Choosing Attention Management
There is nothing more thrilling than a day that is driving you: your calendar is full; emails, voicemails, and texts are unending; and three crises demand your expertise. In this scenario, it's already 2:30 and you've been in response mode all day.
Everyone has had this day many, many times. And, yes, these days are thrilling. They also are demoralizing if you're also trying to make meaningful progress on priority projects.
In contrast, you are driving the day when you choose attention management:
- You choose how the calendar commitments go and realize that bringing your full attention to each meeting makes them go faster and produces substantive outcomes. For two meetings, you realize ahead of time that you aren't needed and your team does a better job without you.
- You choose to address emails, voicemails, and texts at particular times of the day and within a timeframe. With your full attention, you easily act/delete/defer/delegate.
- You choose to attend to the "crises," of course, but soon realize that two aren't even problems and the third is only a crisis if you over-react because you're already overwhelmed. With full attention, each is easily resolved.
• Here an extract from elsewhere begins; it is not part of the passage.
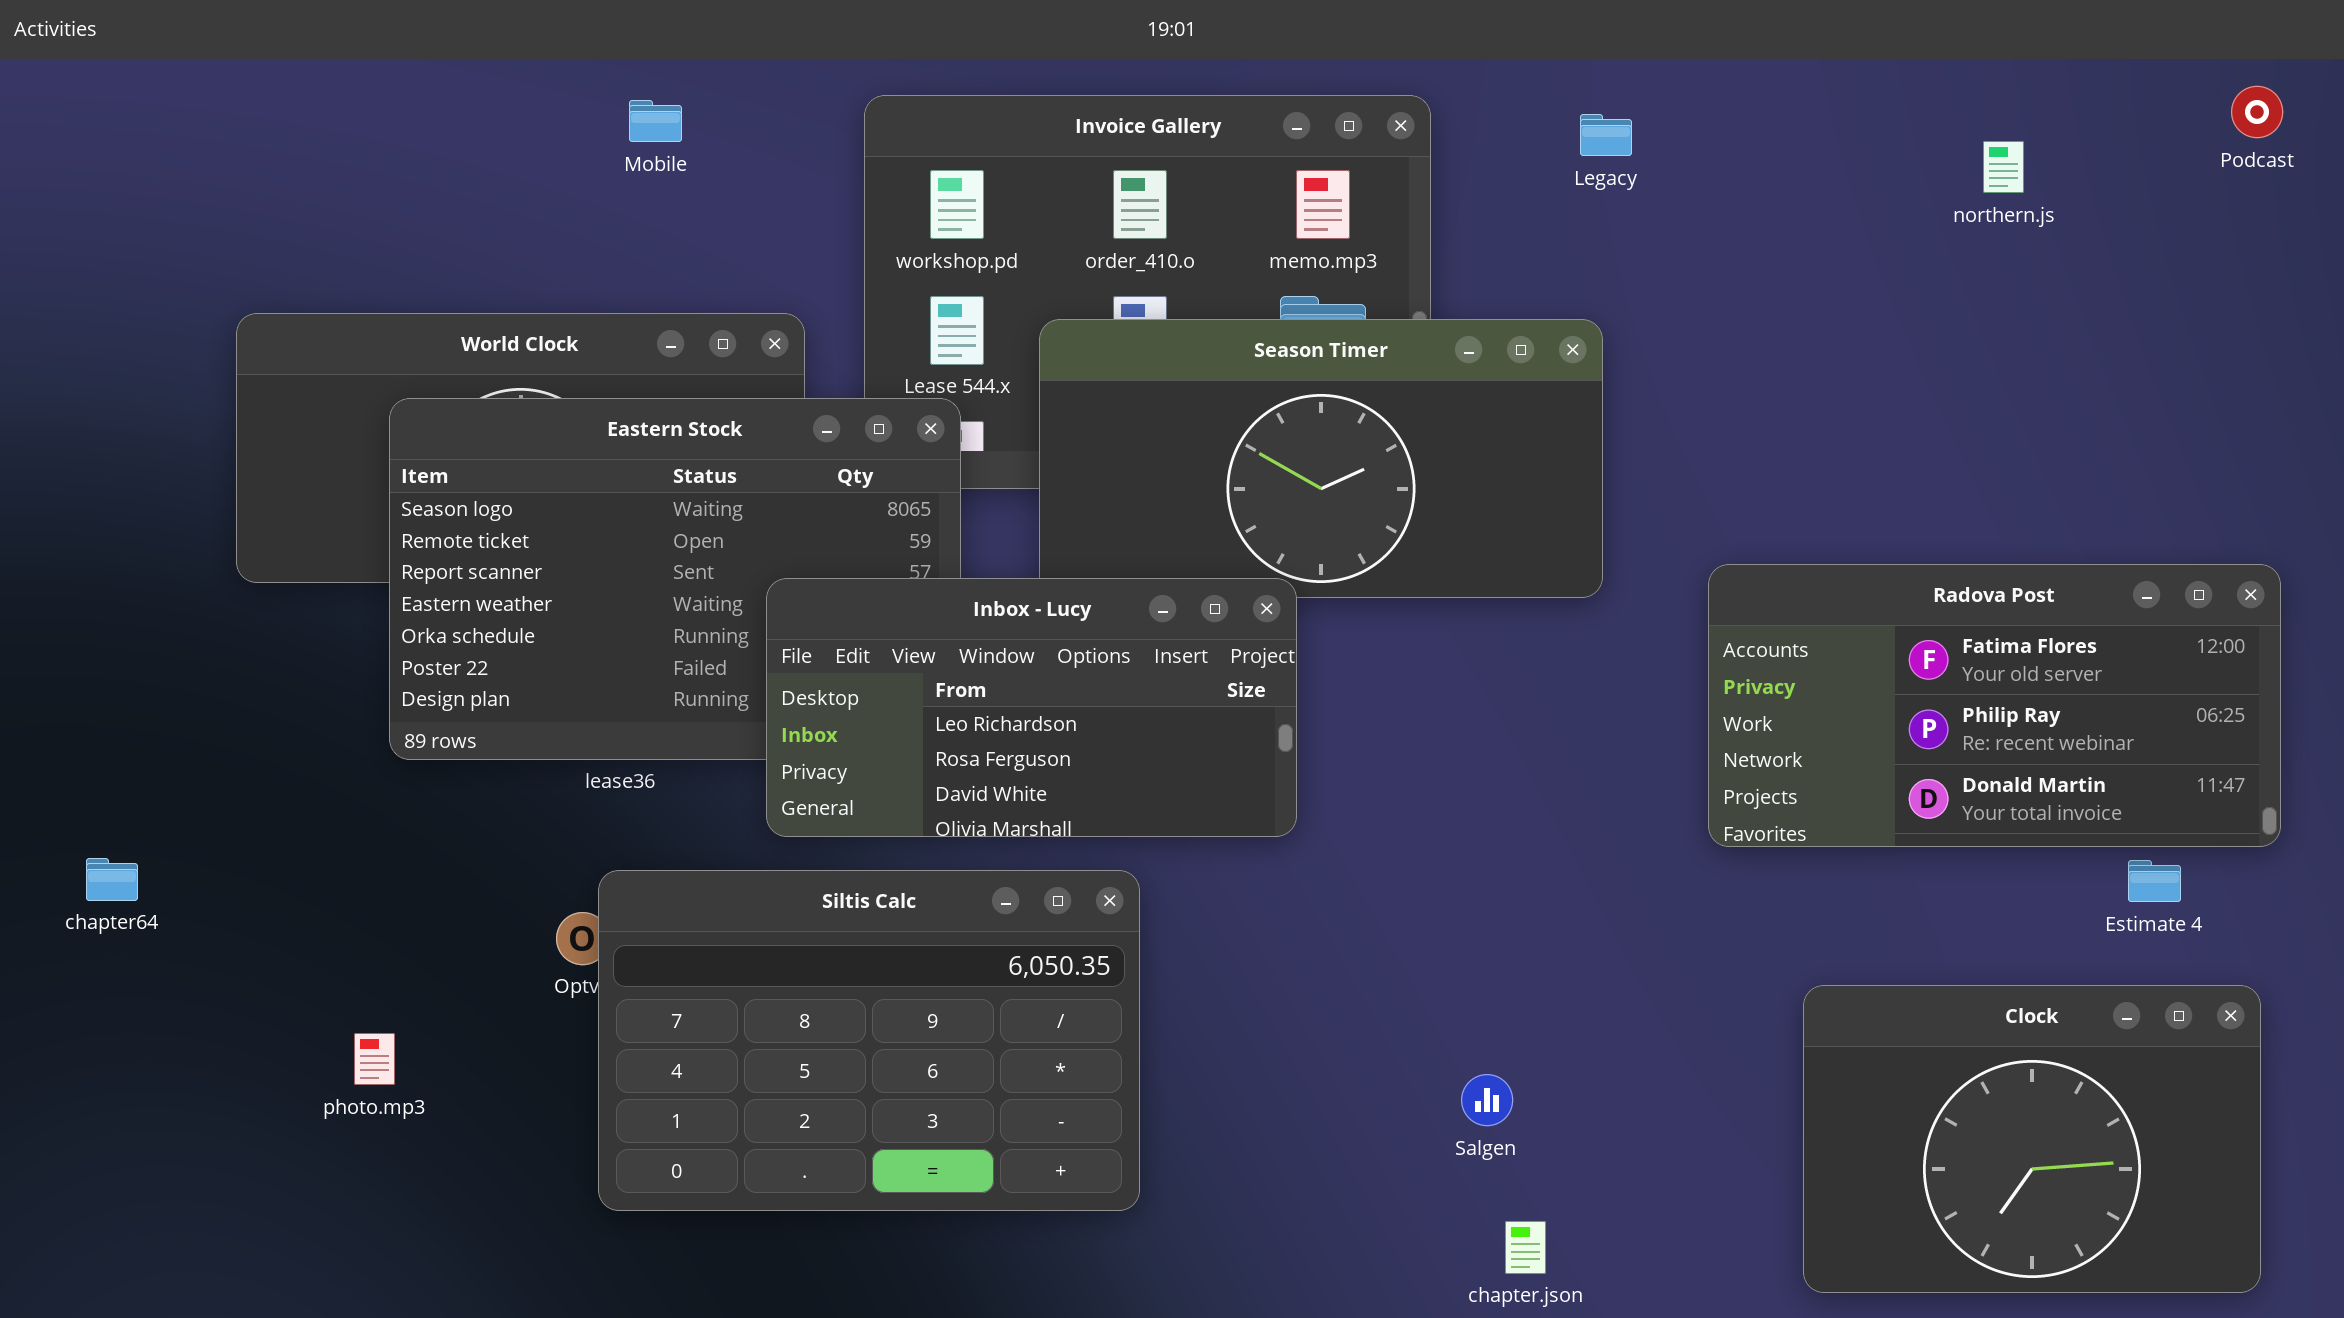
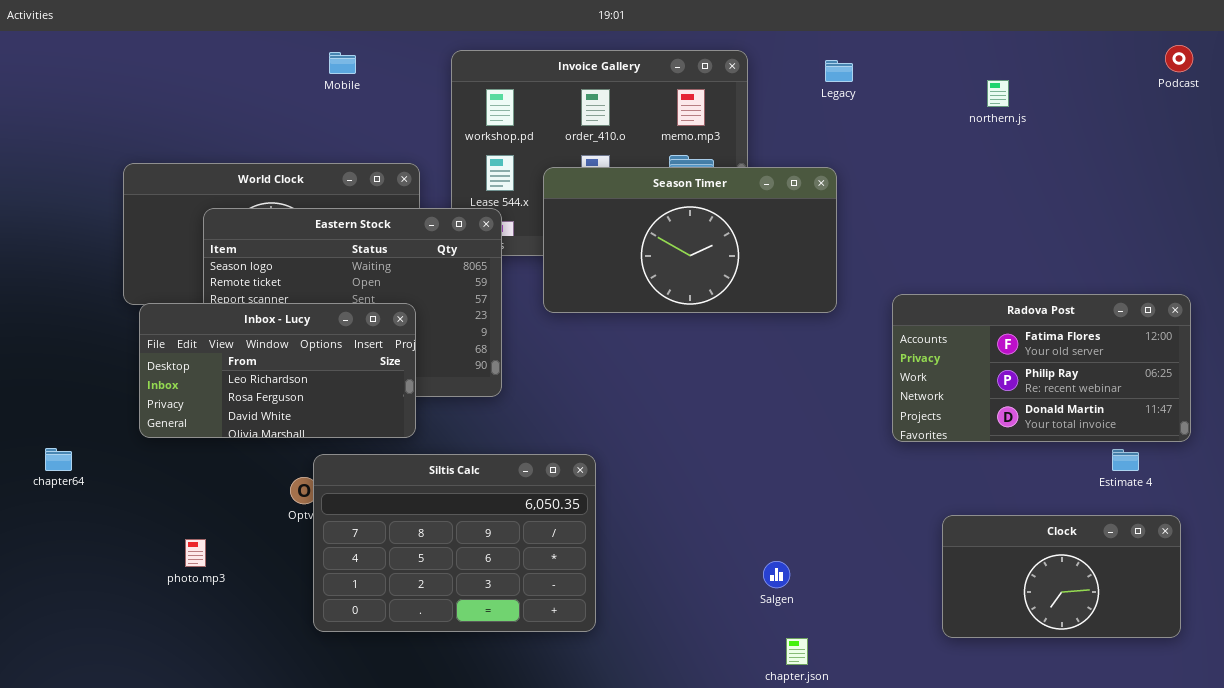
northern.js: [1983,141,2024,193] -> [987,80,1009,107], moved
Inbox - Lucy: [766,578,1297,837] -> [139,303,416,438], moved
Clock: [1803,985,2261,1293] -> [942,515,1181,638], resized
Attention Management as Managing Your Attention
Ultimately, attention management
depend upon managing your attention, which starts with these three tricks:
- Devices and notifications. Make your agreements with your family, customers, and colleagues: When will you be unreachable by phone/email/text? What's the emergency plan for reaching you during those times? Your ability to manage your attention is in part a function of how likely you are to be interrupted at any minute. Hint: For most people, this trick offers hours of focused time and the priority project may only require 25 minutes if you're focused!
- Physical workspace. Clear everything you can and leave yourself with a distraction-free area. Hint: You may want to leave a single piece of paper and a pen for reminders and brainstorming.
- Mind. Stay clear with yourself about what you're doing, and why. Hint: If you catch your mind wandering, notice whether you're unclear about what you're doing, how to do it, or whether you can do it at all! You may need to call someone to clarify one or all of these.